Sometimes air is the only way for an AI system to stay cool

Not everyone has a data center that supports liquid cooling. And not all companies, especially those with data centers in metropolitan areas that need to have all their systems in one place, separate their AI systems from the production systems that build and infer GenAI models.

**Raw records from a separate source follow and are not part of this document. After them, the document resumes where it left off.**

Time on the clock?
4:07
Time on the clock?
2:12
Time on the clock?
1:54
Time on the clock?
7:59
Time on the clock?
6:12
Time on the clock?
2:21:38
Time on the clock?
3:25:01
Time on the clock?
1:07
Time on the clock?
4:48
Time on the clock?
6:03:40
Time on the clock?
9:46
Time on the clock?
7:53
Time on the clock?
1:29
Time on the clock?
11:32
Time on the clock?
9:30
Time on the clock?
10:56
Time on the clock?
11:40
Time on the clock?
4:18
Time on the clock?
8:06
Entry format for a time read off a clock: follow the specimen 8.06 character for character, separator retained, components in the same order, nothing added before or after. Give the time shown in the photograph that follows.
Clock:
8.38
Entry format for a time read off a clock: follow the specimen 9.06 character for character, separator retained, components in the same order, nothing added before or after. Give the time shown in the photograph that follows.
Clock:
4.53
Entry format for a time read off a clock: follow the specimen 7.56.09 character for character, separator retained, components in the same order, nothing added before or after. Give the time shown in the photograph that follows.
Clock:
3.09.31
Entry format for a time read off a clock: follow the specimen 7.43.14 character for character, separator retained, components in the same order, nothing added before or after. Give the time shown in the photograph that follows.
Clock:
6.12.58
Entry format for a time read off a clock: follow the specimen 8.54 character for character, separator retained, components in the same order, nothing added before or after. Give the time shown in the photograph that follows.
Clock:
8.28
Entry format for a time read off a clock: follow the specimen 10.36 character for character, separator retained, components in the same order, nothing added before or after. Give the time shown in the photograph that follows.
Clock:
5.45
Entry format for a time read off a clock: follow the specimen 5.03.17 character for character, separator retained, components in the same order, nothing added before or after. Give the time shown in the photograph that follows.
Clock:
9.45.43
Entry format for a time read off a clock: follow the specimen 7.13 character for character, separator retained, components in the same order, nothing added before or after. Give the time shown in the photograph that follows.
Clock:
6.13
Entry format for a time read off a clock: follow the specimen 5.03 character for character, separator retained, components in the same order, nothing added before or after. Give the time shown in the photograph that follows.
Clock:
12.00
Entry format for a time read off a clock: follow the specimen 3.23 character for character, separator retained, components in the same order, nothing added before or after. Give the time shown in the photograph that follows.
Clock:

Additionally, many companies are doing classical machine learning as well as GenAI, and often don’t need rack-scale compute nodes to perform inference. Additionally, if you need rack-scale nodes for training, you can (and often do) rent them from major cloud builders and neoclouds.

The need to stay on-premises for production inference work and small-scale model training is especially acute for hedge funds, algorithmic trading firms, and other types of financial services companies that seek to make money by using machine learning and relatively small GenAI models to analyze what’s happening in the market and make split-second decisions that humans don’t have the processing speed or reflexes for. What is true for FSI companies is equally true for companies in manufacturing, distribution, life sciences, and other industries. They don’t have a data center where they can unload and cool a single rack that consumes 145 kilowatts. Despite the inefficiencies involved, AI systems should be distributed just like general-purpose infrastructure.

All of this comes down to the fact that there is still a need for air-cooled GPU systems. I talked about this in detail here and there last summer. And to that end, AMD has looked into the bin of Instinct MI350 series GPUs and created a half-capacity version of the MI350X with a retro PCI-Express form factor that can connect to standard server form factors. As you might have guessed, the new card is called MI350P and is available now.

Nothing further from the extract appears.